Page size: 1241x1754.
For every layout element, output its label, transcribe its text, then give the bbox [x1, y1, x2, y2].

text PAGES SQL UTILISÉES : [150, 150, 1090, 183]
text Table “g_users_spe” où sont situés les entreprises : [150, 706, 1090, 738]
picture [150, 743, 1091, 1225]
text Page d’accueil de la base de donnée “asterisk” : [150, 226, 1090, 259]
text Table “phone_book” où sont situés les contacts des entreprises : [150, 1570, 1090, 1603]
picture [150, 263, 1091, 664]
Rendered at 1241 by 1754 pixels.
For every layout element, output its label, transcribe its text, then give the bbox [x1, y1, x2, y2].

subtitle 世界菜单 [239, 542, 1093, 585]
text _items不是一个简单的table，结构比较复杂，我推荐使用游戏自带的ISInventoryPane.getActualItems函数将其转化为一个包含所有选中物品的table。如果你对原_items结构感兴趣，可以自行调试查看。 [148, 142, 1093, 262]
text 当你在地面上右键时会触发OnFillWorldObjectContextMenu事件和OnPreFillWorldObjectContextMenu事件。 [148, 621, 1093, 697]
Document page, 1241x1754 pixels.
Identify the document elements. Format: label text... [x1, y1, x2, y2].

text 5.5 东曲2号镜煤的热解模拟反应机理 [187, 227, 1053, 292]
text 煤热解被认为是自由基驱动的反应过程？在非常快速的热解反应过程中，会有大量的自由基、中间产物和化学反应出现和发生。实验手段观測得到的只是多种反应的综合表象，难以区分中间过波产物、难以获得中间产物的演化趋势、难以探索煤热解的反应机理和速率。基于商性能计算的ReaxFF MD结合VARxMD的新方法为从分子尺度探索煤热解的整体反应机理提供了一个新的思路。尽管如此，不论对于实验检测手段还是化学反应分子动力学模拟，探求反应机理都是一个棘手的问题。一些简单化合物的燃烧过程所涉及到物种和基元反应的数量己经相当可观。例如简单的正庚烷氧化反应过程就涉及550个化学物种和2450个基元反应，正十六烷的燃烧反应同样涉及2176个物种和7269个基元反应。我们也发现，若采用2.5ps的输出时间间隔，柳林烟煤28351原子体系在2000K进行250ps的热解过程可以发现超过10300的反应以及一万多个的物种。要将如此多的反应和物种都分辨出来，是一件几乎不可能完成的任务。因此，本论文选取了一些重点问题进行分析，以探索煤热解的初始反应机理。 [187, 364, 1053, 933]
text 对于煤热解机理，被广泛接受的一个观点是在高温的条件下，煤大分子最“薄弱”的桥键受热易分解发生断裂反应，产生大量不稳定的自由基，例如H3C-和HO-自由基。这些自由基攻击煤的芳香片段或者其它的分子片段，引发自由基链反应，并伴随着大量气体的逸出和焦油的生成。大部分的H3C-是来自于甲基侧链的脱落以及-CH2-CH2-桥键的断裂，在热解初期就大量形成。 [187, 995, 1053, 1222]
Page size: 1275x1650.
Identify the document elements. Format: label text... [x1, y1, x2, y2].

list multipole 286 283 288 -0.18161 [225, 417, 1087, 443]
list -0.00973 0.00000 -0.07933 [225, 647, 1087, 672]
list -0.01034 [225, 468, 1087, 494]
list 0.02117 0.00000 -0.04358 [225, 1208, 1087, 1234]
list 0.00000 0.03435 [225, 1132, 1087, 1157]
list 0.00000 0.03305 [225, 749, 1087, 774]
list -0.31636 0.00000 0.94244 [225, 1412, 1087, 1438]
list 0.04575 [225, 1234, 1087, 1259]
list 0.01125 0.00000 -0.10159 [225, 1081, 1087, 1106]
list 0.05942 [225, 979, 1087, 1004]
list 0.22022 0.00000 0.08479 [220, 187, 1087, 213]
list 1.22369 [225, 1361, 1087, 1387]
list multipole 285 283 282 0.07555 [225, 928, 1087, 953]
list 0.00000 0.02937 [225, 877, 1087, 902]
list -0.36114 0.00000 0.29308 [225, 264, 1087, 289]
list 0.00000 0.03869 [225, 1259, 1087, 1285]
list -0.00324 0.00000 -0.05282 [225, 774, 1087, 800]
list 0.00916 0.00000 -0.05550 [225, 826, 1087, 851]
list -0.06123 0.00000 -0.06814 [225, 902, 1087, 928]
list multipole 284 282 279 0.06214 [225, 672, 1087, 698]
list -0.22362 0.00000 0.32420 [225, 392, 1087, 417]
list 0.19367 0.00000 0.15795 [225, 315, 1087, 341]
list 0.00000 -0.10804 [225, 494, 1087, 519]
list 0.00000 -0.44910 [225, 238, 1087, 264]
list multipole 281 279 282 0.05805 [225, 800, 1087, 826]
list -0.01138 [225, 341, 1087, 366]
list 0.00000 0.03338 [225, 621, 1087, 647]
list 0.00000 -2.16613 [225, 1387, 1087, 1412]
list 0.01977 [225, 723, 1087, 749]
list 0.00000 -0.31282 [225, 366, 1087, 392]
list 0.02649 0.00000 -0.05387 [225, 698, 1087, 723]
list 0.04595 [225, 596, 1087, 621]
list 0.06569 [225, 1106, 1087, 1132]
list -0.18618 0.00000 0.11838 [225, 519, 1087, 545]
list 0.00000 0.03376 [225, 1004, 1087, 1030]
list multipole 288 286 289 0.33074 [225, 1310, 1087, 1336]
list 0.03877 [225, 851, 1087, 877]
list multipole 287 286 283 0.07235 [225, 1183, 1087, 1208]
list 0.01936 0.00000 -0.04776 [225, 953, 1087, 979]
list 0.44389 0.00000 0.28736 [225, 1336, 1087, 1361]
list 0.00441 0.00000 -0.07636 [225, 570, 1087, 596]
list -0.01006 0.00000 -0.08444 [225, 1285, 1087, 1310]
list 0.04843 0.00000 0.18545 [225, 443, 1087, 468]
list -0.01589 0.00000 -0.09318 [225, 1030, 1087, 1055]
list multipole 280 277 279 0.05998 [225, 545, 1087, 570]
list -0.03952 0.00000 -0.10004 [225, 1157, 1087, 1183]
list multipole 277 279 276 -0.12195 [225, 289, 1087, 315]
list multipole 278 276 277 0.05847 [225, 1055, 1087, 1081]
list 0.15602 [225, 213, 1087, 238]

++++++++

What needs to be done
Nothing should be left out or altered, so reproduce the whole listing.

Written response
Page size: 1241x1754.
For every layout element, output its label, transcribe its text, then give the bbox [x1, y1, x2, y2].

text PAGES SQL UTILISÉES : [150, 150, 1090, 183]
text Table “g_users_spe” où sont situés les entreprises : [150, 706, 1090, 738]
picture [150, 743, 1091, 1225]
text Page d’accueil de la base de donnée “asterisk” : [150, 226, 1090, 259]
text Table “phone_book” où sont situés les contacts des entreprises : [150, 1570, 1090, 1603]
picture [150, 263, 1091, 664]
Rendered at 1241 by 1754 pixels.
For every layout element, output its label, transcribe its text, then give the bbox [x1, y1, x2, y2].

subtitle 世界菜单 [239, 542, 1093, 585]
text _items不是一个简单的table，结构比较复杂，我推荐使用游戏自带的ISInventoryPane.getActualItems函数将其转化为一个包含所有选中物品的table。如果你对原_items结构感兴趣，可以自行调试查看。 [148, 142, 1093, 262]
text 当你在地面上右键时会触发OnFillWorldObjectContextMenu事件和OnPreFillWorldObjectContextMenu事件。 [148, 621, 1093, 697]
Document page, 1241x1754 pixels.
Identify the document elements. Format: label text... [x1, y1, x2, y2].

text 5.5 东曲2号镜煤的热解模拟反应机理 [187, 227, 1053, 292]
text 煤热解被认为是自由基驱动的反应过程？在非常快速的热解反应过程中，会有大量的自由基、中间产物和化学反应出现和发生。实验手段观測得到的只是多种反应的综合表象，难以区分中间过波产物、难以获得中间产物的演化趋势、难以探索煤热解的反应机理和速率。基于商性能计算的ReaxFF MD结合VARxMD的新方法为从分子尺度探索煤热解的整体反应机理提供了一个新的思路。尽管如此，不论对于实验检测手段还是化学反应分子动力学模拟，探求反应机理都是一个棘手的问题。一些简单化合物的燃烧过程所涉及到物种和基元反应的数量己经相当可观。例如简单的正庚烷氧化反应过程就涉及550个化学物种和2450个基元反应，正十六烷的燃烧反应同样涉及2176个物种和7269个基元反应。我们也发现，若采用2.5ps的输出时间间隔，柳林烟煤28351原子体系在2000K进行250ps的热解过程可以发现超过10300的反应以及一万多个的物种。要将如此多的反应和物种都分辨出来，是一件几乎不可能完成的任务。因此，本论文选取了一些重点问题进行分析，以探索煤热解的初始反应机理。 [187, 364, 1053, 933]
text 对于煤热解机理，被广泛接受的一个观点是在高温的条件下，煤大分子最“薄弱”的桥键受热易分解发生断裂反应，产生大量不稳定的自由基，例如H3C-和HO-自由基。这些自由基攻击煤的芳香片段或者其它的分子片段，引发自由基链反应，并伴随着大量气体的逸出和焦油的生成。大部分的H3C-是来自于甲基侧链的脱落以及-CH2-CH2-桥键的断裂，在热解初期就大量形成。 [187, 995, 1053, 1222]
Page size: 1275x1650.
Identify the document elements. Format: label text... [x1, y1, x2, y2].

list multipole 286 283 288 -0.18161 [225, 417, 1087, 443]
list -0.00973 0.00000 -0.07933 [225, 647, 1087, 672]
list -0.01034 [225, 468, 1087, 494]
list 0.02117 0.00000 -0.04358 [225, 1208, 1087, 1234]
list 0.00000 0.03435 [225, 1132, 1087, 1157]
list 0.00000 0.03305 [225, 749, 1087, 774]
list -0.31636 0.00000 0.94244 [225, 1412, 1087, 1438]
list 0.04575 [225, 1234, 1087, 1259]
list 0.01125 0.00000 -0.10159 [225, 1081, 1087, 1106]
list 0.05942 [225, 979, 1087, 1004]
list 0.22022 0.00000 0.08479 [220, 187, 1087, 213]
list 1.22369 [225, 1361, 1087, 1387]
list multipole 285 283 282 0.07555 [225, 928, 1087, 953]
list 0.00000 0.02937 [225, 877, 1087, 902]
list -0.36114 0.00000 0.29308 [225, 264, 1087, 289]
list 0.00000 0.03869 [225, 1259, 1087, 1285]
list -0.00324 0.00000 -0.05282 [225, 774, 1087, 800]
list 0.00916 0.00000 -0.05550 [225, 826, 1087, 851]
list -0.06123 0.00000 -0.06814 [225, 902, 1087, 928]
list multipole 284 282 279 0.06214 [225, 672, 1087, 698]
list -0.22362 0.00000 0.32420 [225, 392, 1087, 417]
list 0.19367 0.00000 0.15795 [225, 315, 1087, 341]
list 0.00000 -0.10804 [225, 494, 1087, 519]
list 0.00000 -0.44910 [225, 238, 1087, 264]
list multipole 281 279 282 0.05805 [225, 800, 1087, 826]
list -0.01138 [225, 341, 1087, 366]
list 0.00000 0.03338 [225, 621, 1087, 647]
list 0.00000 -2.16613 [225, 1387, 1087, 1412]
list 0.01977 [225, 723, 1087, 749]
list 0.00000 -0.31282 [225, 366, 1087, 392]
list 0.02649 0.00000 -0.05387 [225, 698, 1087, 723]
list 0.04595 [225, 596, 1087, 621]
list 0.06569 [225, 1106, 1087, 1132]
list -0.18618 0.00000 0.11838 [225, 519, 1087, 545]
list 0.00000 0.03376 [225, 1004, 1087, 1030]
list multipole 288 286 289 0.33074 [225, 1310, 1087, 1336]
list 0.03877 [225, 851, 1087, 877]
list multipole 287 286 283 0.07235 [225, 1183, 1087, 1208]
list 0.01936 0.00000 -0.04776 [225, 953, 1087, 979]
list 0.44389 0.00000 0.28736 [225, 1336, 1087, 1361]
list 0.00441 0.00000 -0.07636 [225, 570, 1087, 596]
list -0.01006 0.00000 -0.08444 [225, 1285, 1087, 1310]
list 0.04843 0.00000 0.18545 [225, 443, 1087, 468]
list -0.01589 0.00000 -0.09318 [225, 1030, 1087, 1055]
list multipole 280 277 279 0.05998 [225, 545, 1087, 570]
list -0.03952 0.00000 -0.10004 [225, 1157, 1087, 1183]
list multipole 277 279 276 -0.12195 [225, 289, 1087, 315]
list multipole 278 276 277 0.05847 [225, 1055, 1087, 1081]
list 0.15602 [225, 213, 1087, 238]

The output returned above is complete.